Started a new job three weeks ago but it feels like i'm back in school. Everything is just a melodrama with these guys and all they do is bitch and moan. I can't stand the negativity. At lunch i've taken to just taking a walk outside to get away from them.
*Sigh* just another 5/6 weeks with these guys and then we split up onto existing teams.
I've been living that for a year now. I see my previous job is back on the market....50% paycut (hours to match) but the best team ever.
Sometimes a pay cut is worth it if you enjoy your job and team mates but it's also a case if the pay lets you live the life you want to lead.
I don't understand that if you have to go into that place 8 hours a day, five times a week why you wouldn't want to make it as pleasant as possible? Even if you don't like some people at least keep the atmosphere respectable.
Kinda fucked, not so much for me but certainly scary as a result.
There was a house fire on my block about 9 houses away, i pretty much woke up to all the sirens and ruckus going on outside...... needless to say my nerves were all over the place.
Photos and a video here: http://calgary.ctvnews.ca/mckenzie-l...laze-1.1948614
Can this post be about how fucked this year has been for me? First up, my Fiance and I broke up back in April and she started dating someone else within a month. Then I bought a new (used) car, a 2007 Mini CooperS with only 26K miles on it and within a week I found out that the timing chain was fucked, the water pump pulley was damaged, and a thermostat gauge fired resulting in my car overheating. After this, I had a nervous breakdown based on the car, my ex, and work. I fly home to San Diego to take a break from life and spend time with my family. After a two weeks of unwinding, I make my way back up to Seattle in the Mini Cooper. Damn thing breaks down AGAIN while in Oakland and drop another $550 to get it up and running again. Back in Seattle, I'm home two days before my father suddenly passes away due to a blood clot in the heart. This blew my mind since I was just in the garden with him planting sunflowers. I lost my shit once again and had to fly back home to be with family. I finally buried my Dad with full military honors, and come back home to Seattle. I've been home for four days now and I just got a call from my mom that my Grandfather, the man who pretty much was my father figure when I was growing up, had passed away this morning surrounded by our family members.
So, with all of that being said, 2014 need to hurry up and be over with already. I dont know if I can handle anymore deaths......*sigh*
Last edited by NotoriousTIMP; 08-07-2014 at 03:59 PM.
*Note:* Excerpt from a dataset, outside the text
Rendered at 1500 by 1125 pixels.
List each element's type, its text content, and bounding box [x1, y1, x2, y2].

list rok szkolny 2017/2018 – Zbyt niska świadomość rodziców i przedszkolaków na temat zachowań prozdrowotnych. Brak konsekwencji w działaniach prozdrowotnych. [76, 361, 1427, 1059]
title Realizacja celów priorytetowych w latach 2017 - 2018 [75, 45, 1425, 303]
Damn man. I'm gonna drink a beer for you tonight for sure… thats rough. RIP to both your father and grandfather.
Following that post, there is no need to rant about may "bad" day as I will sound like an utter douche.
Hey @NotoriousTIMP , that sounds rough, hang in there man, you have a NIN/SG show to look forward to. It may seem like little relief compared to what you have gone through lately, but at least it can ease the recent passings in your family. There's a slight chance I'll go to the Seattle show, I'll buy you a beer if that's the case.
Dam @NotoriousTIMP Definitely take some time for yourself... Condolences.
i hate to hear all that shit @NotoriousTIMP .
it also reminds me that i need to spend some time with my father.
he's done as much drugs as me and he's 20 something years older
@NotoriousTIMP I'm sorry for your losses. Take care. If you need a shoulder to cry on, you know how to reach me.
I'm very sorry for your losses @NotoriousTIMP . Also: what Allegro said.
Diagnosed with fatty liver. It would be funny if I wasn't in so much pain. You see, I don't drink. I don't smoke. I'm a vegetarian, in fact. It can be reversed...but life, diet wise, just got very fucking hard. Can't eat nuts and seeds due to other issues, so that kills off quite a few options right away.
Hell of it is, yeah I'm a fat guy. I'm 6'0 and weight about 228. I didn't think I was that far over the line. I was very wrong. Fuck.
Nope. I don't think the lack of consumption of meat has to do with it.